▶ **Extract provided**
==================================================
How the Democrats Paved the Way for Trump

The Democratic Party has offered less and less to the working class and oppressed people for decades, but never so little as Hillary Clinton’s campaign for the presidency. Eight years after the outbreak of the financial crisis on Wall Street, with millions still suffering the effects of home foreclosures and job losses, her campaign offered not a single policy to address the plight of working-class people. In response to the Black Lives Matter movement of protest, Clinton pretended to care about Black people’s suffering at the hands of racist police, but she similarly refused to promise to do anything specific about it. She and the rest of the leadership of the Democratic Party hoped that Trump’s monstrous racism and sexism would scare so many people into voting for her that she would not have to offer the masses anything, thus making it easier for her to please her backers on Wall Street and the rest of the capitalist class.

The result of the Democrats’ strategy was that barely more than half of the country’s eligible voters even bothered to cast a ballot. Millions fewer Blacks and women voted for Clinton and the Democrats despite facing the most openly racist and sexist candidate in memory. This, and a shift of some votes to Trump by working-class and poor whites in the economically devastated “Rust Belt” states, delivered the White House to Trump.
==================================================
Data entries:

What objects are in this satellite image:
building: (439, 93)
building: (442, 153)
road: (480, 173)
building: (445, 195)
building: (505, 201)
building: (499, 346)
==================================================
▶ **Written problem 1**
Answer these about the piece on the Democrats and Trump:
(a) How many years after the outbreak of the financial crisis did Clinton's campaign take place?
(b) Which protest movement does it mention?
(c) What share of the country's eligible voters cast a ballot?
▶ **Written problem 2**
Repeat word for word the part of the piece on the Democrats and Trump that opens with the words containing "The result of" and closes with "House to Trump.".
The items above are material of their own, apart from the text.

▶ **Full output 1**
(a) Eight years.
(b) The Black Lives Matter movement.
(c) Barely more than half.

▶ **Full output 2**
The result of the Democrats’ strategy was that barely more than half of the country’s eligible voters even bothered to cast a ballot. Millions fewer Blacks and women voted for Clinton and the Democrats despite facing the most openly racist and sexist candidate in memory. This, and a shift of some votes to Trump by working-class and poor whites in the economically devastated “Rust Belt” states, delivered the White House to Trump.